Add transposer kernels for reordering field data.

xcompact3d / x3d2

https://xcompact3d.github.io/x3d2

BSD 3-Clause "New" or "Revised" License

3 stars 4 forks source link

Add transposer kernels for reordering field data. #29

Closed semi-h closed 8 months ago

semi-h commented 9 months ago

We need to reorder field data as we switch between x, y, and z orientations.

First commit adds transposing operation from x to y.

Select type stuff we have to do here is a bit annoying, and it is mainly due to the extention of the base field type in CUDA backend to support device arrays in Fortran. Any suggestion here is welcome @JamieJQuinn.

semi-h commented 9 months ago

Refactored all the transpose functions into one as we agreed, but kept the cuda kernels as they are due to performance concerns.

Also, renamed transpose and trans into reorder. The name tranpose stuck from the original Xcompact3D implementation, but the operation we're carrying out is not any more a transpose I believe. It is always local and just reorders data into x, y, or z directions so that we can use our 1D tridiagonal solver. What do you think about this? I added all the renaming stuff in a single commit and easily convert back if people disagree.
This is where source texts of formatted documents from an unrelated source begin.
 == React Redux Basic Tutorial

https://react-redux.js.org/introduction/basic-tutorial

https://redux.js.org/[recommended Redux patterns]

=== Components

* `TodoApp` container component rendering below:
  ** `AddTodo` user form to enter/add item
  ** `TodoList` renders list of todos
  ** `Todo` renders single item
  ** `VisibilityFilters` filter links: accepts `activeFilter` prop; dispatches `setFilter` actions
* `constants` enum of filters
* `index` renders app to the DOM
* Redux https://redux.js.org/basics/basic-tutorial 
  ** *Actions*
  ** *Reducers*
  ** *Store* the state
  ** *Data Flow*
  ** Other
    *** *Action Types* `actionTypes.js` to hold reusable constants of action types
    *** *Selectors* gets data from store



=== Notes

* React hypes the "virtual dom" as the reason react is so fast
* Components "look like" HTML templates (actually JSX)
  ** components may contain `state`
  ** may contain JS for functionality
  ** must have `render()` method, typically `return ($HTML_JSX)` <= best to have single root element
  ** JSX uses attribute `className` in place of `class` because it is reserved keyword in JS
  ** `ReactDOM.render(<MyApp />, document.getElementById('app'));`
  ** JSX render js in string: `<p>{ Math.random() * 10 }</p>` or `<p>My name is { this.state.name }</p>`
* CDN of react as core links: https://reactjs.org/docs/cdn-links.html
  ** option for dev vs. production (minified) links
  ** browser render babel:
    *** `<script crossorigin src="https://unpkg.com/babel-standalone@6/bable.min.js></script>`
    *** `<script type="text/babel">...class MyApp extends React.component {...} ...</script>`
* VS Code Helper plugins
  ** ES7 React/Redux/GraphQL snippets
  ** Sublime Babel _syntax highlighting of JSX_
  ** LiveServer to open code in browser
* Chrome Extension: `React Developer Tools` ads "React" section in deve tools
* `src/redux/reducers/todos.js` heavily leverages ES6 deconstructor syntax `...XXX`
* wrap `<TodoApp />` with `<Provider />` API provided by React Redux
pbartholomew08 commented 9 months ago

Refactored all the transpose functions into one as we agreed, but kept the cuda kernels as they are due to performance concerns.

Also, renamed transpose and trans into reorder. The name tranpose stuck from the original Xcompact3D implementation, but the operation we're carrying out is not any more a transpose I believe. It is always local and just reorders data into x, y, or z directions so that we can use our 1D tridiagonal solver. What do you think about this? I added all the renaming stuff in a single commit and easily convert back if people disagree.
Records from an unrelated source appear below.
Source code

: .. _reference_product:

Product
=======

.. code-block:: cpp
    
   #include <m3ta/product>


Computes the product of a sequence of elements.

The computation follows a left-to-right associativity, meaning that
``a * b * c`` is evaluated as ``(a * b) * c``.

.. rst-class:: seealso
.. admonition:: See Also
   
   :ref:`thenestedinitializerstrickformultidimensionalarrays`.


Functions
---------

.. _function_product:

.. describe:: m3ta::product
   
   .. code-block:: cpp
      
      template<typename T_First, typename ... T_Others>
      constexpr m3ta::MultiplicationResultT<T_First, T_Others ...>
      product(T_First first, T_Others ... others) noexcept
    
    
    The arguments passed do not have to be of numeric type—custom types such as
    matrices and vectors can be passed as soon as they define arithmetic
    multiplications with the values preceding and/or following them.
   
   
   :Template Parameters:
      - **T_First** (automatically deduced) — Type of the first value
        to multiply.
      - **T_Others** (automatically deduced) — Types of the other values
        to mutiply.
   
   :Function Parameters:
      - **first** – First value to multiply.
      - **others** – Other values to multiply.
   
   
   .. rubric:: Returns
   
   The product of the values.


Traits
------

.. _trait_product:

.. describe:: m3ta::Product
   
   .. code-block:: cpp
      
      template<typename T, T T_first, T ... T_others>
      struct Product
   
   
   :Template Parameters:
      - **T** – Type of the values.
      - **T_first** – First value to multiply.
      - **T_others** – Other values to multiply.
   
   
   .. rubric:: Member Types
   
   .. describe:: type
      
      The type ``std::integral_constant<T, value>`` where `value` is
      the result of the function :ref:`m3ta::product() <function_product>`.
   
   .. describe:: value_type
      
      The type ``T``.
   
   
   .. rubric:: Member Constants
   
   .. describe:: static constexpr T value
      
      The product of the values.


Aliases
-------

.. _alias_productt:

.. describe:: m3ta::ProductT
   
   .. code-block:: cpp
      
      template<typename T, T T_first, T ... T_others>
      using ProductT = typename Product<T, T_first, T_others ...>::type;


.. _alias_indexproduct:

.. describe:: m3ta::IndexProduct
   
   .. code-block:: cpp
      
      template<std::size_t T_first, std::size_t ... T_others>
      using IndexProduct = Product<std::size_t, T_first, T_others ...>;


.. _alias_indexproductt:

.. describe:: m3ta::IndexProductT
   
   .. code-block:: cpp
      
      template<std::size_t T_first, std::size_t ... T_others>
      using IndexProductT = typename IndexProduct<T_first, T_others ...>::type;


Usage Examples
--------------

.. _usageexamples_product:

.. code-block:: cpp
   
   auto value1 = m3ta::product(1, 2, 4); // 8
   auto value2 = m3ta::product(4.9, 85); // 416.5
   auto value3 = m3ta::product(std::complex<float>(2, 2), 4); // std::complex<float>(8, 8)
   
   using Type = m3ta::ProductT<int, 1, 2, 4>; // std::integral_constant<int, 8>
reorder seems sensible to me, alternatives (only if you're unhappy with it) could be "orient" or "rotate", but I see no need to change from reorder.
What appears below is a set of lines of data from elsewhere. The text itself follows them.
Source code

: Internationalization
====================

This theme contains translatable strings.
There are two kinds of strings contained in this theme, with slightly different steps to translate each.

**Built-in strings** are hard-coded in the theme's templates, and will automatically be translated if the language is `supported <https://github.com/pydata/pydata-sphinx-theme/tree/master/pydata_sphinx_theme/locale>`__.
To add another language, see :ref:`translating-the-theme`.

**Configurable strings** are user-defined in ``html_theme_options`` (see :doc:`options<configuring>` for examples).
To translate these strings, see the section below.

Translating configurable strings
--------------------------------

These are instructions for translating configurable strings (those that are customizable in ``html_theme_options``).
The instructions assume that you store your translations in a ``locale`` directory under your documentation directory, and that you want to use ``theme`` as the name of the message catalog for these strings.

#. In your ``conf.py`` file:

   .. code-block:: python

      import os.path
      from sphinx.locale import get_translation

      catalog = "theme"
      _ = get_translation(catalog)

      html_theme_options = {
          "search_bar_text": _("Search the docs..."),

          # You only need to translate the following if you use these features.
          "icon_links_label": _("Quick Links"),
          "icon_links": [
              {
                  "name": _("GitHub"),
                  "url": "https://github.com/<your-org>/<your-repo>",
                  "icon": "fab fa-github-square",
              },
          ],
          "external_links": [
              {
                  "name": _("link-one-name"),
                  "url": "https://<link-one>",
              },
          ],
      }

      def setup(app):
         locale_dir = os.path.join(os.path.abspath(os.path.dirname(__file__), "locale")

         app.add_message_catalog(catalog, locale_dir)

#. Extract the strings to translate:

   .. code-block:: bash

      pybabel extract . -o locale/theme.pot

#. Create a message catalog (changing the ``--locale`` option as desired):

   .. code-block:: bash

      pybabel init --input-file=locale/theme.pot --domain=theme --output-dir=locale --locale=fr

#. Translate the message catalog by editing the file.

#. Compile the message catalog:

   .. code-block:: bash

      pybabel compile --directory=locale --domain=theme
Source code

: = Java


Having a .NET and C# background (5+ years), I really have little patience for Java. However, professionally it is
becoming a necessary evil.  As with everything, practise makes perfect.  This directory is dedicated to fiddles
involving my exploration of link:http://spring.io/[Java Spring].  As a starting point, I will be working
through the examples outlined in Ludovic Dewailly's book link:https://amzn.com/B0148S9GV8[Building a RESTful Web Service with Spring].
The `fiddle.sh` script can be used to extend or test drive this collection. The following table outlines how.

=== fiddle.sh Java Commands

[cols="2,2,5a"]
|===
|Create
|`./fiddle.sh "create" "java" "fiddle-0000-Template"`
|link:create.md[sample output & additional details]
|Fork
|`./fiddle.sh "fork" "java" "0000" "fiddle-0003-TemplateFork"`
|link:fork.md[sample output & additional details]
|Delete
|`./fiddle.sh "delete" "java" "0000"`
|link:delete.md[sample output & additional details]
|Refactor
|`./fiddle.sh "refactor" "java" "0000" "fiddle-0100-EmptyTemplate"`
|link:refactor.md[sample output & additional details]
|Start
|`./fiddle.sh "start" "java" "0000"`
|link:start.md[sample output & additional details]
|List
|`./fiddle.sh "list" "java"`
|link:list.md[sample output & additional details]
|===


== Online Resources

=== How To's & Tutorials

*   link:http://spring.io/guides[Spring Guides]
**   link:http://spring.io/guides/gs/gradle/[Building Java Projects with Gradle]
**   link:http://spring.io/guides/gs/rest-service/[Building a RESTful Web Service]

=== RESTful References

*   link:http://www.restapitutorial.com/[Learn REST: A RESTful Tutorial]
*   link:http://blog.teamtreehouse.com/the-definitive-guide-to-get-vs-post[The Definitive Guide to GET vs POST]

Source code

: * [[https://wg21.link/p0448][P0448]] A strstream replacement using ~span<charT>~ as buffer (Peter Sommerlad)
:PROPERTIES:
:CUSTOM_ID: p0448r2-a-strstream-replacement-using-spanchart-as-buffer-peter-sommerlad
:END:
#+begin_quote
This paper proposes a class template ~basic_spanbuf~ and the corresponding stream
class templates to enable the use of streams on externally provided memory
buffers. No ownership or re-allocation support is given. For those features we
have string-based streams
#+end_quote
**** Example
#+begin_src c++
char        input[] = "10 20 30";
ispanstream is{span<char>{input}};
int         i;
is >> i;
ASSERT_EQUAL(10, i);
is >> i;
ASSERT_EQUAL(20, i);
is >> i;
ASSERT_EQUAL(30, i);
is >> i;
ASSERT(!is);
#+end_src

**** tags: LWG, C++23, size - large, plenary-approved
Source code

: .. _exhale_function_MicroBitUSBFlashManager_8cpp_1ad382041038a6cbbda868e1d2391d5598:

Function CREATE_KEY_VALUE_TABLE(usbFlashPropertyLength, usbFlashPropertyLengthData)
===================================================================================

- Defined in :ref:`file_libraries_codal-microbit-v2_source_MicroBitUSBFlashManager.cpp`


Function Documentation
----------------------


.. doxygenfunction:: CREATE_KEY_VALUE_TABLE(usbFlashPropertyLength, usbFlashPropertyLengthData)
semi-h commented 9 months ago

Added a simple test, please let me know if there is anything you want to add. I plan to merge tomorrow.

Nanoseb commented 9 months ago

Looking good to me. I think in the future we could move checkperf into a separate test module because it is used in other tests too. But this is outside the scope of this PR.

JamieJQuinn commented 8 months ago

Can someone also comment here the reasoning behind refactoring the individual reorder functions (e.g. trans_x2y) into the switch-style reorder(u_y, u, RDR_X2Y)?

To me, the calling code remains semantically identical so there's no reduction in complexity there, and there has to be a separate kernel for every direction anyway, so we haven't reduced complexity on the backend. I feel like I'm missing the advantage of introducing this new switch statement.

Nanoseb commented 8 months ago

Can someone also comment here the reasoning behind refactoring the individual reorder functions (e.g. trans_x2y) into the switch-style reorder(u_y, u, RDR_X2Y)?

To me reorder(... RDR_X2Y) feels cleaner because you have a single subroutine to do the work, you don't have to setup 6 different ones, all having the same set of input and output definitions that is error prone. When reading the code it felt simpler that way to be more concise.

semi-h commented 8 months ago

Can someone also comment here the reasoning behind refactoring the individual reorder functions (e.g. trans_x2y) into the switch-style reorder(u_y, u, RDR_X2Y)?

It helped us to remove some of the backend procedures and we ended up having fewer lines. Also, we need separate kernels in the CUDA backend but in the OpenMP backend we can actually have a single subrotuine doing all the reorderings based on the switch parameter.